EXERCISE PROMPT>
Return each line of the records below that contains the string "Spring", treating uppercase and lowercase letters as different.

EXCERPTED DATA>
►
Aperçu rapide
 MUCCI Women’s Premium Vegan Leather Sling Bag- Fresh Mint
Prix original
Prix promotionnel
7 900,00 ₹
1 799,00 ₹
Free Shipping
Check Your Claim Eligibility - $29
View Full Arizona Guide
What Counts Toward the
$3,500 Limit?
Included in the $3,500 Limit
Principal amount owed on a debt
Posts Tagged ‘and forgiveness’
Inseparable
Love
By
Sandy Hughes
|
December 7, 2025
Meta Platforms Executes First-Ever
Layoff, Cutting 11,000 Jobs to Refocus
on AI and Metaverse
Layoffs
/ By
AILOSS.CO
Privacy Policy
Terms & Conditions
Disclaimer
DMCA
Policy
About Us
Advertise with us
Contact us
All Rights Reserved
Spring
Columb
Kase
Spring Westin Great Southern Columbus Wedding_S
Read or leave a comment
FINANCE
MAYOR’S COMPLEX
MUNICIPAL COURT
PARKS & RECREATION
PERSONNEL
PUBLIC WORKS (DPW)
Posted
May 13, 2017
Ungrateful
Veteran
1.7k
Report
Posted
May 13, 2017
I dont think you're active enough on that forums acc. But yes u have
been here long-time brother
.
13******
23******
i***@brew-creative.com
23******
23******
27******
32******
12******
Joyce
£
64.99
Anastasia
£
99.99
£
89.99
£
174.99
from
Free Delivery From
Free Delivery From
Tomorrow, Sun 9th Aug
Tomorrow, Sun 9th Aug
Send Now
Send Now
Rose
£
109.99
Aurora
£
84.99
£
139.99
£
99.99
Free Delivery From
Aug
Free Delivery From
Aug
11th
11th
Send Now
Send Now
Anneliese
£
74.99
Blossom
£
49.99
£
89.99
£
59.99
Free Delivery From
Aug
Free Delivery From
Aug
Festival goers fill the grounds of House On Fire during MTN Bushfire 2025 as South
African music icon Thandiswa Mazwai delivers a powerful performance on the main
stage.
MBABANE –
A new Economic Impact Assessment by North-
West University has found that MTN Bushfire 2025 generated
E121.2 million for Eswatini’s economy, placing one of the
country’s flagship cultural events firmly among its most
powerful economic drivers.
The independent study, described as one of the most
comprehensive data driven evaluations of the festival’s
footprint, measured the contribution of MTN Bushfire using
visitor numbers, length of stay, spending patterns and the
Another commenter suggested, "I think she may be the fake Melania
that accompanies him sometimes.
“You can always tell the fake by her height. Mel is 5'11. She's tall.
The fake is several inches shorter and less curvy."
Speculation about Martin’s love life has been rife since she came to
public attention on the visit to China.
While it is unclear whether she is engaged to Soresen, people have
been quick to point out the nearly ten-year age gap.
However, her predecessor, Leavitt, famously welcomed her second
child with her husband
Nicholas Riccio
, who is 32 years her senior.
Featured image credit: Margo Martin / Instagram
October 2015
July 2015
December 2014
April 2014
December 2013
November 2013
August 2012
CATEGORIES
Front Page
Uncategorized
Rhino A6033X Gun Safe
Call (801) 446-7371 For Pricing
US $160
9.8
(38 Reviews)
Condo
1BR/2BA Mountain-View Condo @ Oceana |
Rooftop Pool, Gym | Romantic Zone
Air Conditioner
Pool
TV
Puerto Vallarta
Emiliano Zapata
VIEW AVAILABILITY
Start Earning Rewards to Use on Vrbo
◄
SOLUTION BELOW>
Spring
Spring Westin Great Southern Columbus Wedding_S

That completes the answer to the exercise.